Pernot notes that the slavery in the story has, for centuries been read as symbolising human slavery to sin and that "we are at times the Hebrew and the Pharaoh... Pharaoh is thus a figure of our sin. The Hebrew is a figure of our better ourselves, our... creativity, our inner self, the child of God who loves, hopes, advancing and advancing... Pharaoh, the Hebrew people, Moses and Aaron here are dimensions that are in each of us... Moses represents our faith, our strength, our vitality, our desire to commit ourselves to justice. But at first, like Moses... we are like a wild horse. God will do everything to raise us to our best... Salvation is given by pure grace without repentance from the sinners."
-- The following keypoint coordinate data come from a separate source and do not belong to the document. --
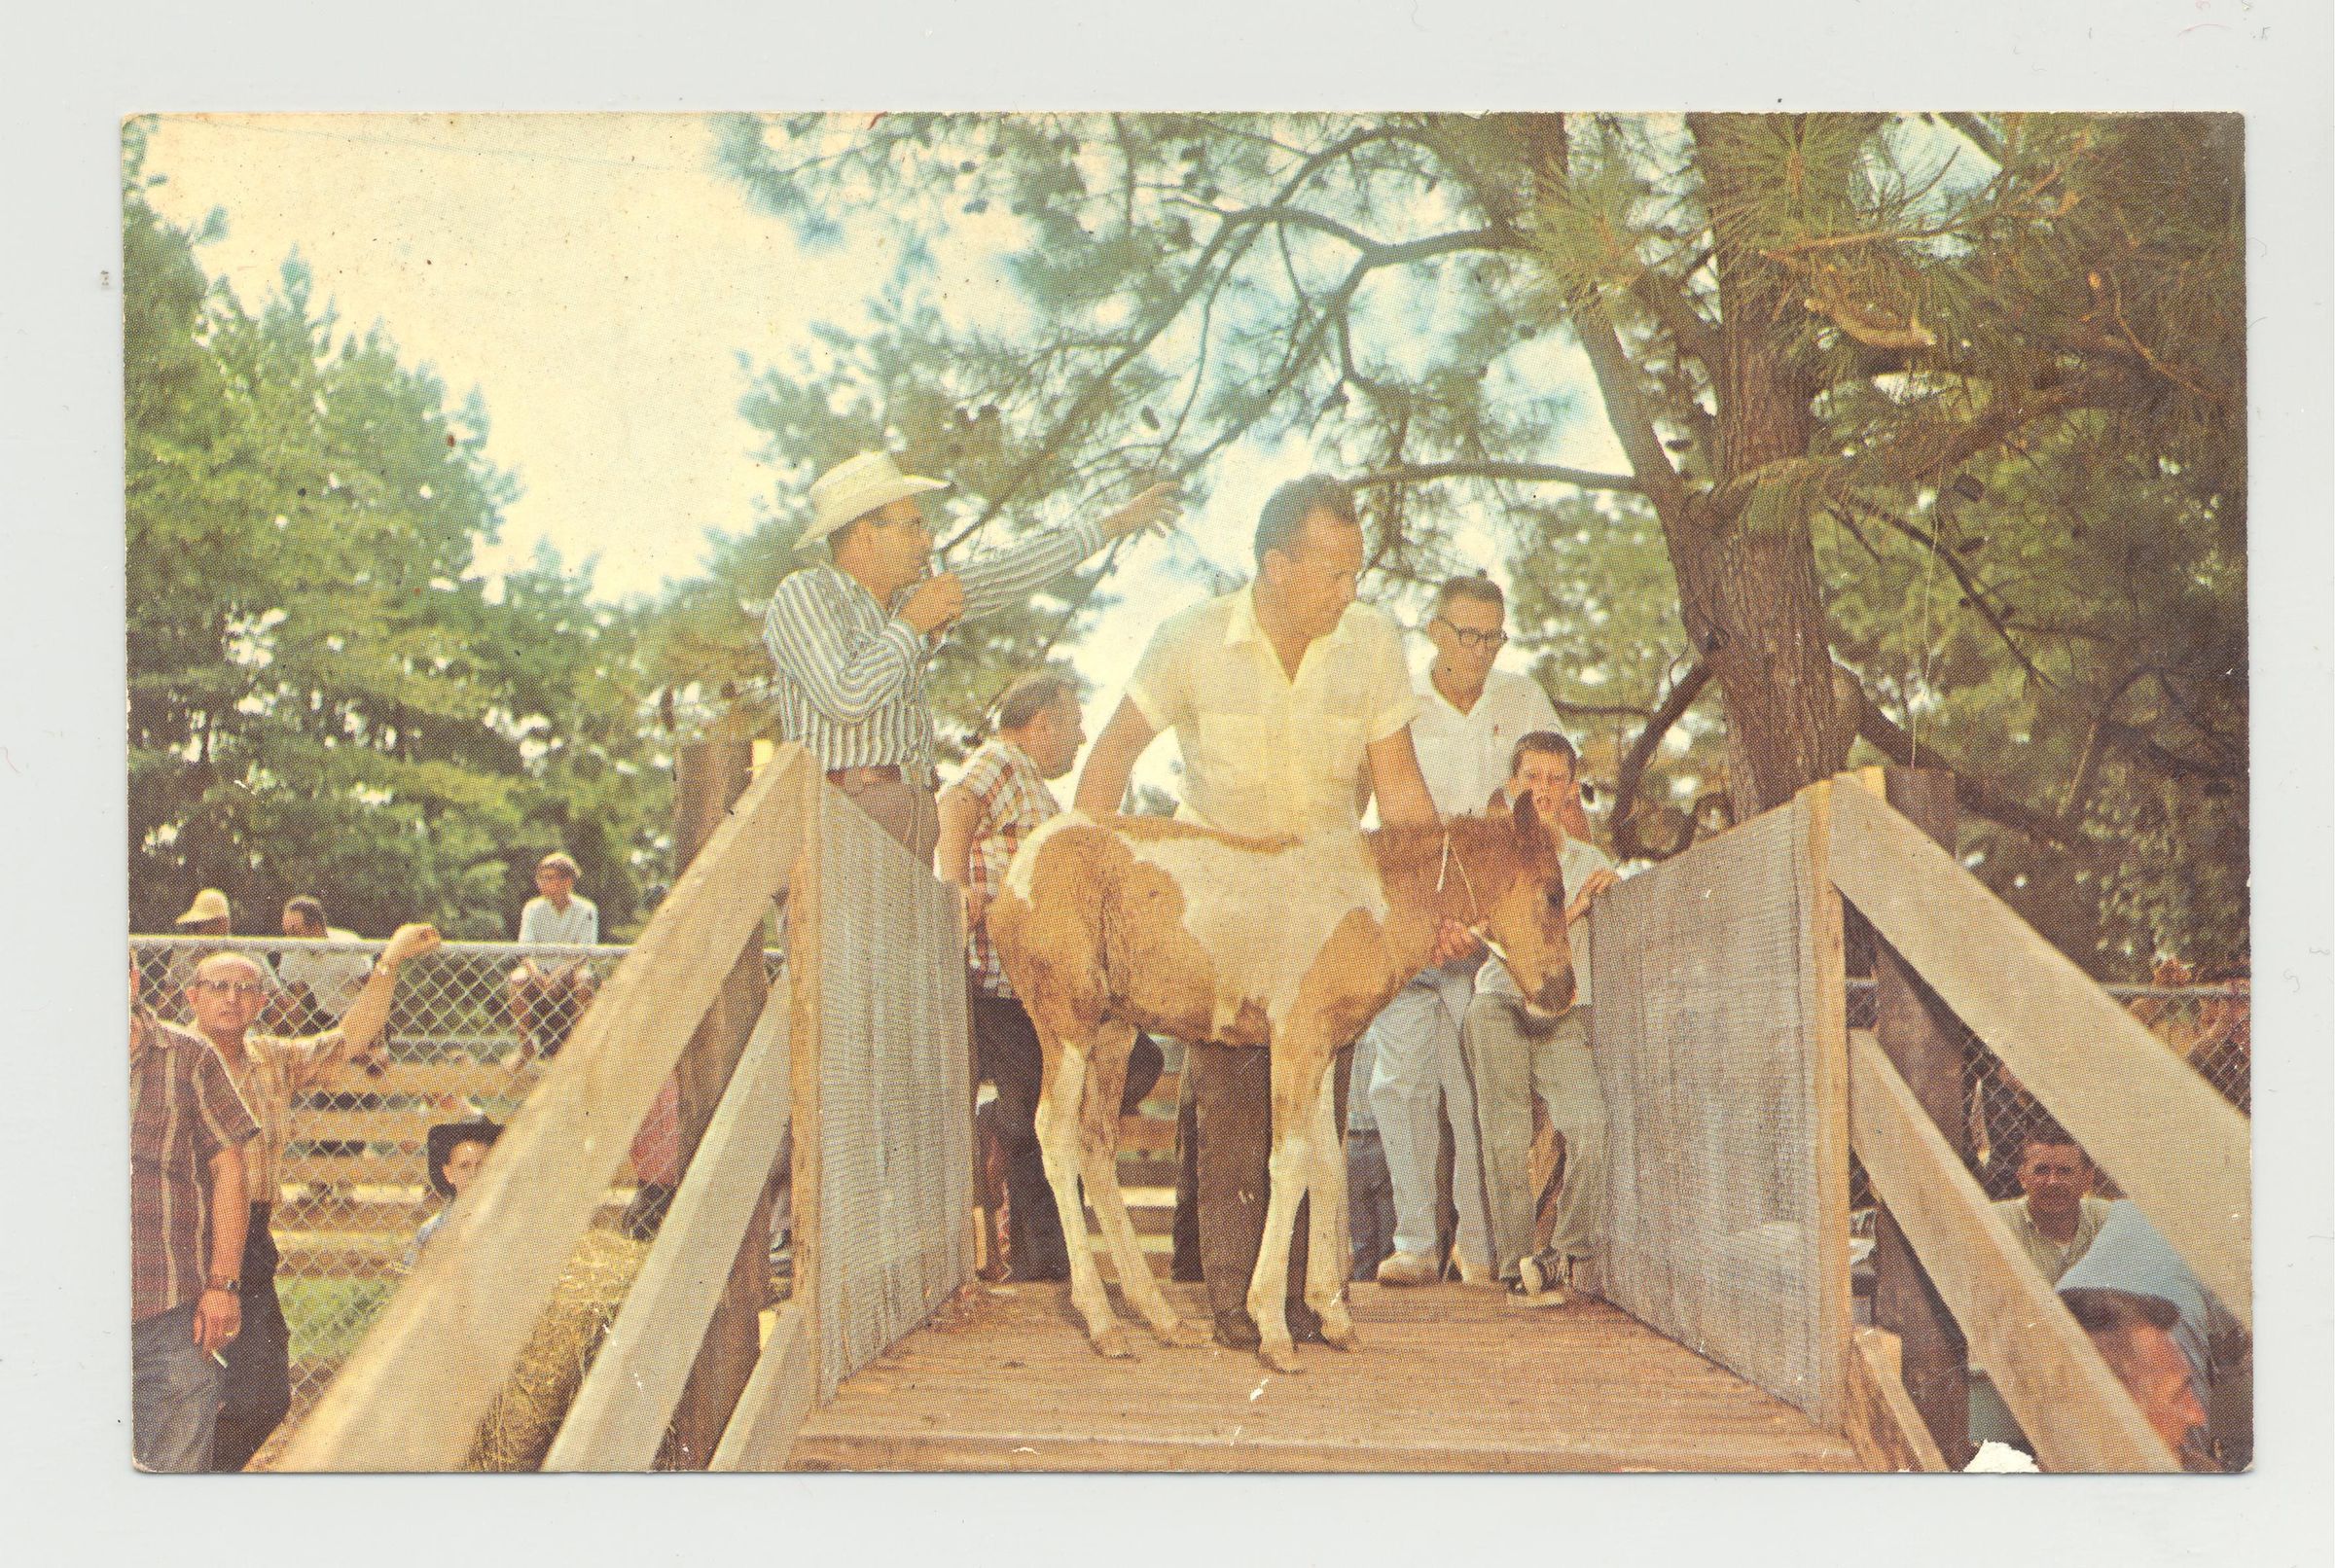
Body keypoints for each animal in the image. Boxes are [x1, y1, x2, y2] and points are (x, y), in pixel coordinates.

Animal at [986, 796, 1577, 1373]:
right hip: (1068, 1022)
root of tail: (1016, 873)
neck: (1371, 902)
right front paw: (1272, 1328)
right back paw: (1103, 1323)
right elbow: (1289, 1164)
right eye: (1553, 894)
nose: (1563, 992)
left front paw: (1332, 1317)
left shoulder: (1322, 1052)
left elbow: (1327, 1165)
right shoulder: (1295, 1039)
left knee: (1097, 1145)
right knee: (1056, 1136)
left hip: (1115, 1029)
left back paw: (1163, 1321)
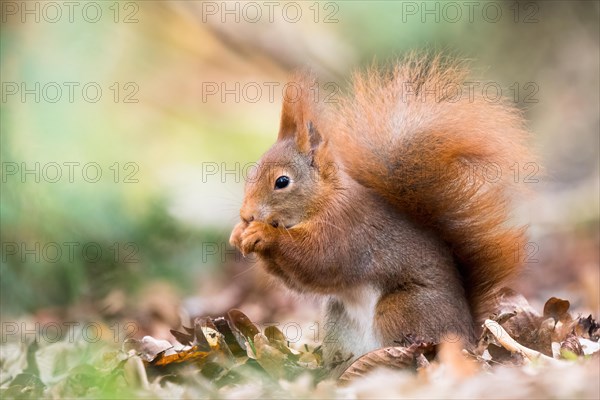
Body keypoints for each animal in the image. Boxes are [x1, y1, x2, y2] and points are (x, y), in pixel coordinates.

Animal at [230, 53, 536, 376]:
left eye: (282, 181)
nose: (247, 214)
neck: (324, 200)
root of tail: (469, 335)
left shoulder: (347, 228)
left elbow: (318, 260)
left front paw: (263, 234)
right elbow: (301, 280)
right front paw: (239, 234)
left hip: (403, 309)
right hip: (338, 317)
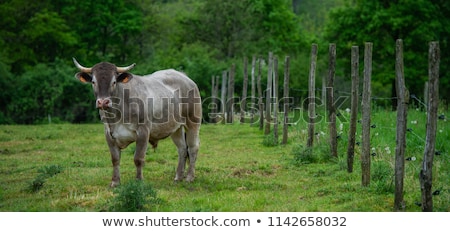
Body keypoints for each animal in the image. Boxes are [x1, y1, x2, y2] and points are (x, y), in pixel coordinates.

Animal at [72, 58, 202, 187]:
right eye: (93, 82)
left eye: (114, 82)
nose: (103, 102)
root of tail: (184, 77)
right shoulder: (109, 133)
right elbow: (115, 159)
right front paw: (115, 182)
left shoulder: (143, 132)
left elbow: (138, 158)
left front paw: (139, 181)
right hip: (176, 127)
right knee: (182, 149)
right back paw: (178, 177)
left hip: (193, 122)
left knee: (193, 148)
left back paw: (189, 177)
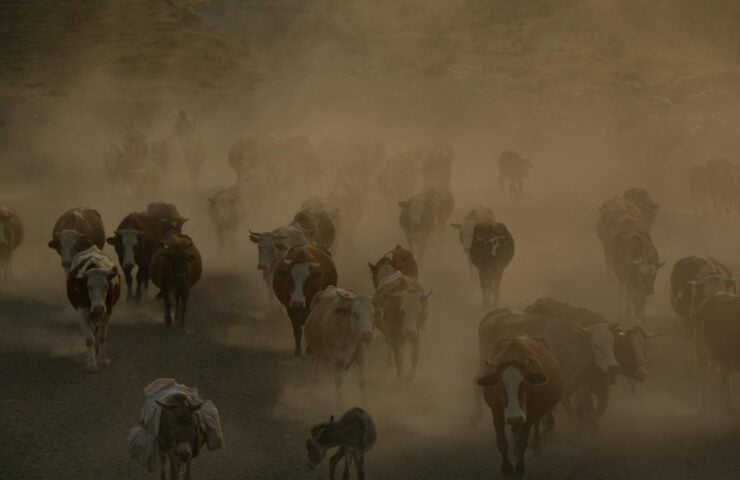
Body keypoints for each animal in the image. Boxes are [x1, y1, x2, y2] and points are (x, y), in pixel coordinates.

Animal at [65, 246, 120, 374]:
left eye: (106, 286)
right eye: (88, 287)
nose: (98, 307)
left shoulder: (107, 312)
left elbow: (102, 337)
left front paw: (103, 359)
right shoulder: (82, 313)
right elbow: (89, 339)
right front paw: (91, 364)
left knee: (97, 331)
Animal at [474, 310, 620, 436]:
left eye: (612, 343)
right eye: (596, 346)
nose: (613, 366)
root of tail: (495, 314)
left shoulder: (577, 386)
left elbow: (578, 408)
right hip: (484, 364)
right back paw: (476, 417)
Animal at [476, 336, 564, 478]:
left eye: (524, 385)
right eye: (500, 386)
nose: (515, 416)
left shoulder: (530, 412)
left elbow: (523, 440)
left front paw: (520, 468)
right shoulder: (496, 412)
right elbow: (502, 441)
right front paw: (506, 468)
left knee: (536, 425)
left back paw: (536, 447)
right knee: (515, 431)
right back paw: (515, 452)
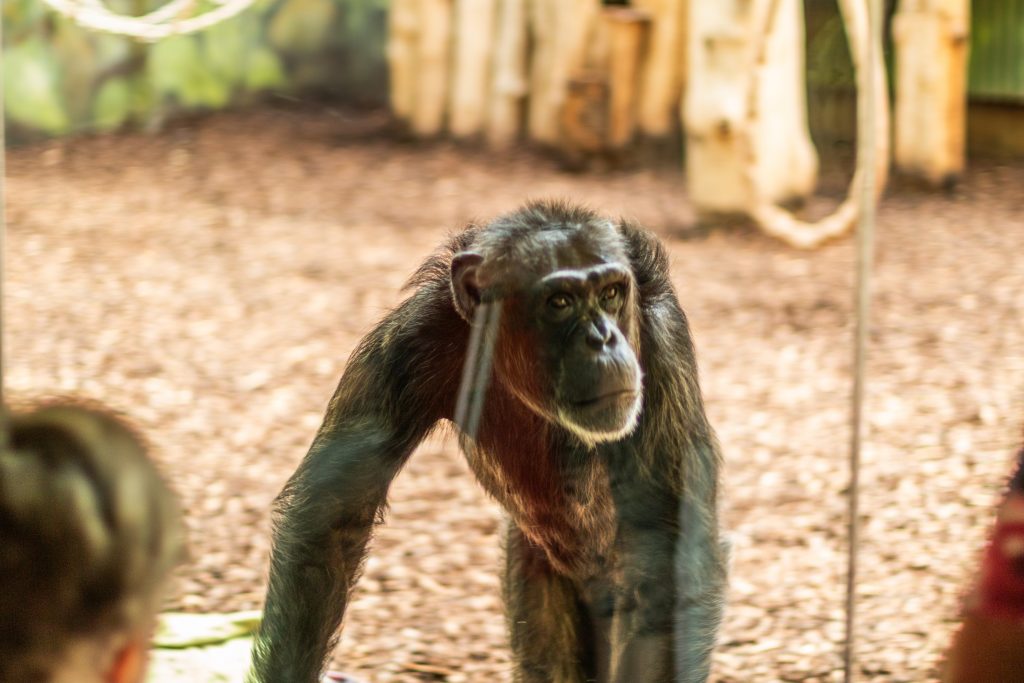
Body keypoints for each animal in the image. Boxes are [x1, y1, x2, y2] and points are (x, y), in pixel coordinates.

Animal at [245, 200, 729, 679]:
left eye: (611, 293)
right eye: (560, 301)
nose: (604, 339)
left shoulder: (662, 343)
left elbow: (659, 550)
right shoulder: (407, 343)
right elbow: (332, 519)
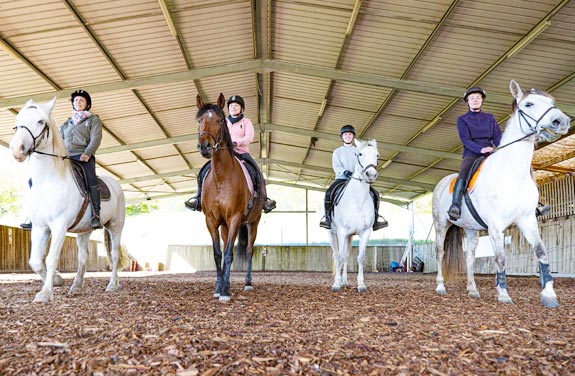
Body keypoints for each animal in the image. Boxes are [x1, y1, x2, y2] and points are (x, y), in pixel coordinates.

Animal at [9, 97, 129, 302]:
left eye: (40, 121)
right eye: (18, 120)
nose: (17, 149)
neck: (49, 181)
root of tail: (115, 184)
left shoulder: (59, 226)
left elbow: (51, 258)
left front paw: (45, 293)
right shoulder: (40, 227)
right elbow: (35, 261)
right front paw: (57, 281)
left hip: (115, 226)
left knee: (113, 255)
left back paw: (112, 285)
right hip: (84, 231)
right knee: (83, 257)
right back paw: (76, 287)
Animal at [196, 92, 264, 302]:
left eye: (219, 121)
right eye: (199, 120)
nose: (205, 147)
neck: (221, 176)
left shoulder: (234, 218)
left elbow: (228, 254)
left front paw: (226, 292)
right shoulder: (211, 220)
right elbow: (218, 253)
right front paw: (219, 288)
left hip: (253, 223)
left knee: (249, 251)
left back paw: (248, 283)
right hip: (224, 225)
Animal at [328, 137, 382, 290]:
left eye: (377, 155)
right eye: (360, 154)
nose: (371, 174)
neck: (357, 200)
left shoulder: (365, 232)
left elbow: (360, 258)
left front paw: (361, 285)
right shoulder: (341, 232)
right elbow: (340, 256)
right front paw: (336, 284)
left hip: (350, 236)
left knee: (346, 256)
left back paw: (345, 281)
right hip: (332, 234)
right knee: (337, 255)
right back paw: (339, 281)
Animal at [436, 81, 572, 306]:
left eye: (552, 103)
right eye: (528, 104)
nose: (561, 121)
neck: (511, 173)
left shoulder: (527, 220)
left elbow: (541, 252)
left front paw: (549, 295)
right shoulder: (495, 225)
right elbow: (500, 259)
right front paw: (503, 294)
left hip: (471, 230)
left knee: (470, 256)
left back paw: (473, 290)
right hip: (441, 224)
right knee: (439, 252)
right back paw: (440, 287)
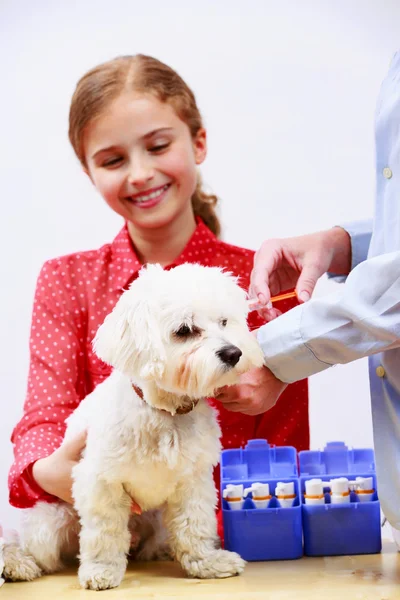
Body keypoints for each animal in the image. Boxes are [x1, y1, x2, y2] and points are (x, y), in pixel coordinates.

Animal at [9, 264, 264, 588]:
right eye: (184, 330)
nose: (233, 353)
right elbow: (105, 533)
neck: (165, 411)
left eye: (224, 322)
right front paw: (101, 569)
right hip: (49, 524)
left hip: (157, 520)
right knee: (31, 549)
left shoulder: (193, 481)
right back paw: (18, 564)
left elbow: (195, 524)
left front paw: (206, 562)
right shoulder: (101, 483)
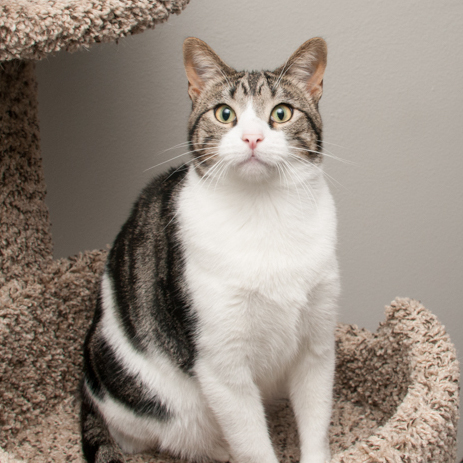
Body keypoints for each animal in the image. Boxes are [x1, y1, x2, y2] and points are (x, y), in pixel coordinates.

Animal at [80, 37, 340, 463]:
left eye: (281, 113)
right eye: (224, 114)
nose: (252, 138)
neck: (265, 214)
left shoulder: (316, 343)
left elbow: (316, 423)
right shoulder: (222, 363)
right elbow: (252, 444)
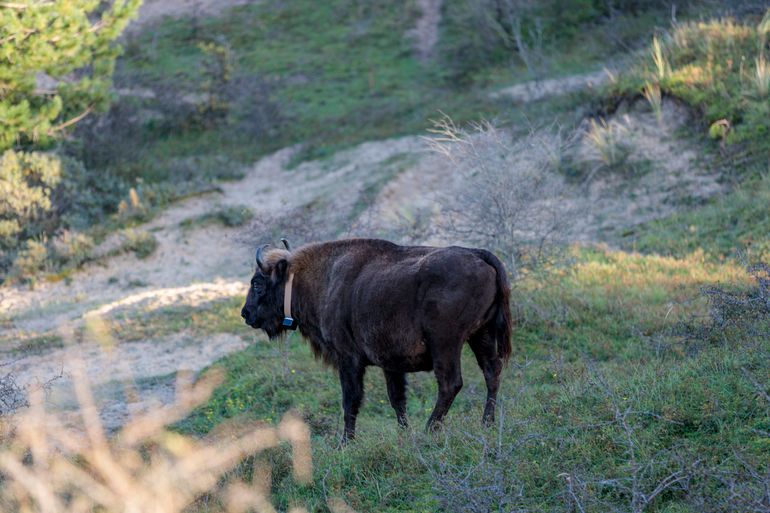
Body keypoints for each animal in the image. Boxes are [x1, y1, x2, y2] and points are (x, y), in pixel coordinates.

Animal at [240, 237, 510, 440]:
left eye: (257, 283)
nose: (246, 313)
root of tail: (478, 254)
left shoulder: (348, 360)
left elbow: (351, 401)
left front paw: (345, 443)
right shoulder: (391, 364)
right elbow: (397, 399)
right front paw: (403, 435)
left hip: (446, 343)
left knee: (450, 383)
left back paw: (429, 430)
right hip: (481, 335)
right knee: (492, 371)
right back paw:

He notes that, "It is said that the Christian interpretation of this history is in line with the classic reading among rabbis since we teach that history... This is true with Paul for example when he says that the Red Sea which lets the Hebrew passes through but drowns the Pharaoh's soldiers is a symbol of baptism, which is itself a sign of the death of sin in us, releasing... us... But this does not happen in an instant. The salvation of God is like a pedagogy for us, a psychoanalysis, a cure. Our inner Pharaoh is clever, he is ready to negotiate... God hardened the heart of Pharaoh. There are things in ourselves and in humanity to be converted, but there others to simply eliminate. God hardens our Pharaonic aspect to show us its true face. When we see it unmasked as tyrannical then God can save us." When an Egyptian is swallowed up in the Red Sea with his horse or when a Philistine was slain by Samson, when humanity is engulfed by the flood waters ... it is horrible if we take it literally because the loss of one man's is a scandal, particularly in the eyes of the Creator of life. How do we read these texts in the light of the Gospel?... In the symbolic meaning, the Philistine is synonymous with savagery and rejection of God. We must therefore translate "massacre Philistines" as "removing a bit of trouble, hatred and violence" in ourselves. The symbolic meaning of Egyptian in the Bible is synonymous with this material wealth which sometimes turns us into slaves. It is fair to translate: "The Lord has thrown into the sea Pharaoh's chariots and his army" with "The Lord has delivered us from the slavery of our materialism," or, as it says in the Gospel bearing witness to Christ, "God frees us from sin and death." (see Luke 4:19, John 8:32, Rom 8: 2)... Each of us has a dimension of violence, everyone is a little slave to his material concerns, whether we are rich or poor. There is thus the Philistine in every man, there is also the Egyptian, and we are often unable to free ourselves of these dimensions by our powers alone. Tremendous progress can be God-given... He can even work miracles, as in the miracle of the Red Sea... God opens barriers for us that we would have been unable to open our own strength."

Roman Catholicism

Catholic scholars have noted that "The present text [of the Book of Exodus] is not [an] historical report but Torah (catechesis or instruction via narrative), assembled many centuries after the time in which the narrative is set...The tools of modern historical research do not enable us to penetrate behind these traditions to [the] raw event... In terms of the larger context, Pharaoh and Egypt seem to serve as an illustration of God's promise to Abraham in Gen 12:3-'I will bless those who bless you, and the one who curses you I will curse'... Is Pharaoh (and Egypt) meant to be a figure of the one who curses Israel by threatening its very existence? Patristic and Jewish exegetes were adept at spotting what they believed to be the symbolic or figurative function of key persons depicted in biblical texts."